Billa memberanikan diri untuk bertanya, “Maaf pak, ada apa ya?”
“ Bukankah tadi kamu bertanya kepada saya mengenai waktu konsultasi untuk skripsi kamu.” Billa mengerjap mendengar kalimat yang dikeluarkan dosennya, dalam hatinya ia membatin kesal, “ya balas lewat chat aja kali pak, ngapain pake nelpon segala, bikin orang takut aja”.
“Iya pak, apa bapak ada waktu untuk konsultasi besok?” Billa bertanya dengan ragu dengan intonasi suara yang semakin menurun di setiap katanya.
“ Saya rasa kamu itu tidak pikun kan?”
“Maksudnya pak?” Billa benar-benar bingung menghadapi dosennya yang satu ini.
“Saya sudah mengingatkan kamu untuk tidak memanggil saya bapak, kecuali di depan banyak orang di kampus.” Ucap pria itu datar.
“ Terus saya panggil apa dong pak, kan gak mungkin saya panggil om.” Billa memukul bibirnya yang tidak bisa di rem saat berucap.
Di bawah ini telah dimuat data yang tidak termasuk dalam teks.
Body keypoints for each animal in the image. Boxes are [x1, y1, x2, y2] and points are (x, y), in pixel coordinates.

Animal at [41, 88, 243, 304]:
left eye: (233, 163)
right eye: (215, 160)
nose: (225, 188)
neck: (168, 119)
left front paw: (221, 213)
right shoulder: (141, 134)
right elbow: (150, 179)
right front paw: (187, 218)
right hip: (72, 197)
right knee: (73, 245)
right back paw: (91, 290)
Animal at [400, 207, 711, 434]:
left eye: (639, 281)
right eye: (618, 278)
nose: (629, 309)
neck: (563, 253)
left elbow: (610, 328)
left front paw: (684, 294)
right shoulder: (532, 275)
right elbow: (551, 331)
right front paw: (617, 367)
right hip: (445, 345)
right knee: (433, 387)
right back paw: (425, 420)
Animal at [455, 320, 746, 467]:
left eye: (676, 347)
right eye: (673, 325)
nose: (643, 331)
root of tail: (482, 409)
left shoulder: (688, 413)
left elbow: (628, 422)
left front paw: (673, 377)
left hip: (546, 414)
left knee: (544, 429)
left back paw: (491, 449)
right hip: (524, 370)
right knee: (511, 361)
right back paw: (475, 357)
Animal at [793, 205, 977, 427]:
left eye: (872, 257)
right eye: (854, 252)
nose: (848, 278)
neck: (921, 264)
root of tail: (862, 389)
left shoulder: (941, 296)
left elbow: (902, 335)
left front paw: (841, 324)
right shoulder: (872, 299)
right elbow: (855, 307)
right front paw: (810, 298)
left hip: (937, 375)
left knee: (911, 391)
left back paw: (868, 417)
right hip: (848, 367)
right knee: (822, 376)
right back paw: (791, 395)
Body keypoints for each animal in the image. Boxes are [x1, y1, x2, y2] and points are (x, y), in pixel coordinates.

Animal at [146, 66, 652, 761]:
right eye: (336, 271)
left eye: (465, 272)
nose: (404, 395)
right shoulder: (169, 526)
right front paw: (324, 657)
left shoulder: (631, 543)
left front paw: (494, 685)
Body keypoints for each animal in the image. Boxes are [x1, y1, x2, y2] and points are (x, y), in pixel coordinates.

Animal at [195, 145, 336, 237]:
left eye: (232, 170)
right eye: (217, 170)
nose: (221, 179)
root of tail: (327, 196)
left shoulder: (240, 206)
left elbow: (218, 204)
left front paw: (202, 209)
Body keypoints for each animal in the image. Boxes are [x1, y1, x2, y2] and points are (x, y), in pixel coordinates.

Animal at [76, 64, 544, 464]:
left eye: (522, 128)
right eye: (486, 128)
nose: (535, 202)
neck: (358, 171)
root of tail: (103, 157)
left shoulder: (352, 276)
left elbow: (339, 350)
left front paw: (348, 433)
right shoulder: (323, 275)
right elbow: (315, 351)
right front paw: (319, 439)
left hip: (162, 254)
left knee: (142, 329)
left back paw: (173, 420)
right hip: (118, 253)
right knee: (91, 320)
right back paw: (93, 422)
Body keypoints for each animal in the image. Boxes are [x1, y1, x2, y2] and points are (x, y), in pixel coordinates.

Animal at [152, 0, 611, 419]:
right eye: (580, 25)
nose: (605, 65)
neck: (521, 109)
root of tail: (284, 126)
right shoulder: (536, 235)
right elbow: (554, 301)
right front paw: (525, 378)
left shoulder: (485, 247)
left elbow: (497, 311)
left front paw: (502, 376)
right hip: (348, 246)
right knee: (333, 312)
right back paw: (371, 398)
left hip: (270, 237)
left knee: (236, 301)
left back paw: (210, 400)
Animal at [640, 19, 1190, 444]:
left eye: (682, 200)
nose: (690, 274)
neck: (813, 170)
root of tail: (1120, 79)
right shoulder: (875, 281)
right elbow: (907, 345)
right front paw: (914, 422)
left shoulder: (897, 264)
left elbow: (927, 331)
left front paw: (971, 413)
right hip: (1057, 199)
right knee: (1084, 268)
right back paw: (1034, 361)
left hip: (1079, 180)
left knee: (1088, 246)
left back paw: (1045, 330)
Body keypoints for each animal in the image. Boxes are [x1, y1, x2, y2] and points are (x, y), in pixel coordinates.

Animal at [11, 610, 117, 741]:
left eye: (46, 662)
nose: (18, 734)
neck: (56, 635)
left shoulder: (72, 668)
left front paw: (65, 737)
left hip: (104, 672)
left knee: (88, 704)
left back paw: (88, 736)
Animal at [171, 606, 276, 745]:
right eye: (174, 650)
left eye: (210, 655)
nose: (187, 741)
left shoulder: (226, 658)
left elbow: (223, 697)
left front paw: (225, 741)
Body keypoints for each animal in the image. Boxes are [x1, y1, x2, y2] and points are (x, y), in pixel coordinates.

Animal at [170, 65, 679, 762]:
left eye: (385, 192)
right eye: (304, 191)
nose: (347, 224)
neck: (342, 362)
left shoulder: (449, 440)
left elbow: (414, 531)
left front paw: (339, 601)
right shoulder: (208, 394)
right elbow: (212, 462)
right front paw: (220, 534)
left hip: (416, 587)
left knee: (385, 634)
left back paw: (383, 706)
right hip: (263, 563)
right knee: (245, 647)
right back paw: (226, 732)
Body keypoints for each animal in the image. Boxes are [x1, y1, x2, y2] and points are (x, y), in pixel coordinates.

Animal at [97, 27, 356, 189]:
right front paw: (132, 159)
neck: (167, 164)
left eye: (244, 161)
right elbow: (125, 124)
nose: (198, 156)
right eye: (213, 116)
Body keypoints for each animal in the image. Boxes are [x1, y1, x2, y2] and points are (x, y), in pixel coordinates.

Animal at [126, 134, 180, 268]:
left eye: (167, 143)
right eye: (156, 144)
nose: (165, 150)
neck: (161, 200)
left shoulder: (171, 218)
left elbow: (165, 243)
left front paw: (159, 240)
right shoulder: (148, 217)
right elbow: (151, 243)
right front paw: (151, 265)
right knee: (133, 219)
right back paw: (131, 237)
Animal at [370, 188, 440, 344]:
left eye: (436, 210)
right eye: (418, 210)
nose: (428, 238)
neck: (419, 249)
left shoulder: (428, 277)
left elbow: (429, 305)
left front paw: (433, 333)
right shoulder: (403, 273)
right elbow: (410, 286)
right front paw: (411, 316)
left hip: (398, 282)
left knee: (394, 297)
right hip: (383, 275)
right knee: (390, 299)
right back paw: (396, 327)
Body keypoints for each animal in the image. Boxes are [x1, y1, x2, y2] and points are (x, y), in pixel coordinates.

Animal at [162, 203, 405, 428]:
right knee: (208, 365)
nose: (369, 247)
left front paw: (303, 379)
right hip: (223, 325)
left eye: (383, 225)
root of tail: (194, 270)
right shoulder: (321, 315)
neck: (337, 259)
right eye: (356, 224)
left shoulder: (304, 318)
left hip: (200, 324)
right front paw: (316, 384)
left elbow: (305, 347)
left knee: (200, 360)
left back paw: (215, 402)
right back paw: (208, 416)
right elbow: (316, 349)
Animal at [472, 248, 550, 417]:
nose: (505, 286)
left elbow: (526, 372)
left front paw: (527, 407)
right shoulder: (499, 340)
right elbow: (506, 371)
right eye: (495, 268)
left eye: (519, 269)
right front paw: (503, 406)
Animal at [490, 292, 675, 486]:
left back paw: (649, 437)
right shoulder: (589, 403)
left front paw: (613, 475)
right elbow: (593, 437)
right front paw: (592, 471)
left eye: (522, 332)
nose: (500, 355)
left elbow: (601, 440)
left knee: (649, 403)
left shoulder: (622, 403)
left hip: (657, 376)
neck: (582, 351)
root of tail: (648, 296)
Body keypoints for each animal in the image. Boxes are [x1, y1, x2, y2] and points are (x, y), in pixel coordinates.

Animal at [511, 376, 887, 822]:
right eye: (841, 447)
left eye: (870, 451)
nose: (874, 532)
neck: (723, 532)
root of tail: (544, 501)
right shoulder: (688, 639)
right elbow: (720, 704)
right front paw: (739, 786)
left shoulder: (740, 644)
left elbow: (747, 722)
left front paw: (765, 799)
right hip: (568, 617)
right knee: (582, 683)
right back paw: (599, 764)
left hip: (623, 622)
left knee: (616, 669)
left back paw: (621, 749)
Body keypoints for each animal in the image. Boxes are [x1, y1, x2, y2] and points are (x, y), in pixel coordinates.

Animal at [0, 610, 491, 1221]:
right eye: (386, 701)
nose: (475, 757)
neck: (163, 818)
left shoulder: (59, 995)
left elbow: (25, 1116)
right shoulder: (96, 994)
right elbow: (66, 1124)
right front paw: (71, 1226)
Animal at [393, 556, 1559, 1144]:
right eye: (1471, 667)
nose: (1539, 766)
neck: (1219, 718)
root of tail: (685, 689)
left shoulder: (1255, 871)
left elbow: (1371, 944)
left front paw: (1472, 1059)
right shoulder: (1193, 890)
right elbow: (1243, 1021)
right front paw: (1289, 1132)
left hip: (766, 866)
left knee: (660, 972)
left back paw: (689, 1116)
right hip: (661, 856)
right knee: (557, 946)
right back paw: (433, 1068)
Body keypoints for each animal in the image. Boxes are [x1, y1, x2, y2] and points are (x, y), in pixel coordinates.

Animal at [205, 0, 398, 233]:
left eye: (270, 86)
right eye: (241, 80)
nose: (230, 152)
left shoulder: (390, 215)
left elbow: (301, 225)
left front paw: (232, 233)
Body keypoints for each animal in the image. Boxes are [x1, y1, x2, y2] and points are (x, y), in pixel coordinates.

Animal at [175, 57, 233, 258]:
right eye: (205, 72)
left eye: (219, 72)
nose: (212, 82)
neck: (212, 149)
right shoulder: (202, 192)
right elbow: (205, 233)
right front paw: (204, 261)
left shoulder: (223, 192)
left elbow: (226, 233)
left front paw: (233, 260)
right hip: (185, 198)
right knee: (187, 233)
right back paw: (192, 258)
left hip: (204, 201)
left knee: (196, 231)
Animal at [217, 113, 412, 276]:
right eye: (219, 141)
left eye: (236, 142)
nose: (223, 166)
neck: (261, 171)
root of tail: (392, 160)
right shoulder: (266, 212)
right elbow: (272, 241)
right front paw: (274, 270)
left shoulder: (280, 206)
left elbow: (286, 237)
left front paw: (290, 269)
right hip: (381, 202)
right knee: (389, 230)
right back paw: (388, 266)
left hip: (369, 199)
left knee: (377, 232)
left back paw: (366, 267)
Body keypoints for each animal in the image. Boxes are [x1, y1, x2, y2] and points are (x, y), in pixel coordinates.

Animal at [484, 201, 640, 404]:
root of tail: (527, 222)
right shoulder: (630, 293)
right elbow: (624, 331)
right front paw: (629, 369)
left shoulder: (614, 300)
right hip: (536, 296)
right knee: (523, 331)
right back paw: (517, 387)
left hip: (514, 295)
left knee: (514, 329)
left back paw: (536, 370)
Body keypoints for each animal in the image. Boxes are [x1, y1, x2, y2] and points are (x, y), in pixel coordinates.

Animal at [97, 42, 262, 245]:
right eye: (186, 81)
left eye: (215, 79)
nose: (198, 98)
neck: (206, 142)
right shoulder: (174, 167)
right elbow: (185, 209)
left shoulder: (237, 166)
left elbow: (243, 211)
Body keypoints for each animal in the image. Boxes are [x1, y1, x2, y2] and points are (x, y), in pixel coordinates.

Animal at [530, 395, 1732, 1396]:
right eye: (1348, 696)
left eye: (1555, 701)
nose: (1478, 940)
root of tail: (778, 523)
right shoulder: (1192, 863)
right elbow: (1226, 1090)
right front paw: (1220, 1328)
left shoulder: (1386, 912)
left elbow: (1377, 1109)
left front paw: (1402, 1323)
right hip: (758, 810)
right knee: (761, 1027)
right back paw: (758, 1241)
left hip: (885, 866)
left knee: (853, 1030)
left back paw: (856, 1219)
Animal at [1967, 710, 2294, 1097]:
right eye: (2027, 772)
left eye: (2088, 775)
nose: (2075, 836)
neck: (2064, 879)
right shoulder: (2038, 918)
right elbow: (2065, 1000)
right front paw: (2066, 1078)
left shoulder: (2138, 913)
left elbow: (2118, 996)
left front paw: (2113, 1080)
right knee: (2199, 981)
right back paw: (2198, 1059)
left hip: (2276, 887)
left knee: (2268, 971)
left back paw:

Ia sudah membayangkan bagaimana ekspresi dosennya itu, pasti sangat mengerikan.
“Kamu mau tidak saya luluskan?” Terdengar suara yang begitu kesal di seberang sana.
“Maaf pak, mulut saya memang sering blong rem nya pak.” Lagi-lagi Billa memukul-mukul bibirnya.
“ Rugi saya menelpon kamu, buat emosi saya naik saja.”
“ Maaf pak, pak halo pak, yah dimatiin teleponnya.” Billa melempar ponsel asal ke atas kasur, kemudian menghempaskan badannya kasar di kasur empuknya.
“ Kenapa sih sama tuh dosen, dia yang nelpon, dia yang marah-marah, kalau gini ceritanya biar tertunda nih Acc sidang gue, argghhhh” Billa mengacak rambutnya kasar.
“Tapi kenapa ya Pak Aiman selalu marah kalo gue panggil bapak, dia maunya gue panggil apa dong, masa iya manggil ibu, kan ga lucu, atau gue panggil sayang aja, pasti gue dijambak.” Ia kembali bermonolog.
Setelah mengumpulkan keberanian, ia akhirnya kembali mengetik pesan untuk dikirimkan ke dosen anehnya tersebut.
“Selamat malam pak, saya minta maaf pak atas kesalahan saya yang sudah membuat bapak emosi.”
Tidak berselang lama, dua centang di pesannya sudah berubah warna menjadi biru yang artinya pesannya telah dibaca oleh dosen tersebut, namun belum ada tanda-tanda jika sang dosen akan membalas pesannya. Satu menit, lima menit, sepuluh menit berlalu namun Billa belum kunjung menerima balasan chatnya.
“Emang rada-rada ya ini dosen, chat gue di read doang gitu.” Billa tak percaya menatap layar ponselnya.
“Gue doain ya pak, semoga bapak nanti akan menemukan jodoh yang menyebalkan tiada tanding, biar kapok bapak.” Billa berbicara ke layar ponselnya.
Dengan kesal yang masih menggunung, akhirnya Billa memilih menyimpan ponselnya di kabinet samping tempat tidur kemudian merebahkan tubuhnya untuk beristirahat. Ia hanya berharap semoga besok sudah ada kabar baik dari dosennya dan menerima konsultasi skripsinya.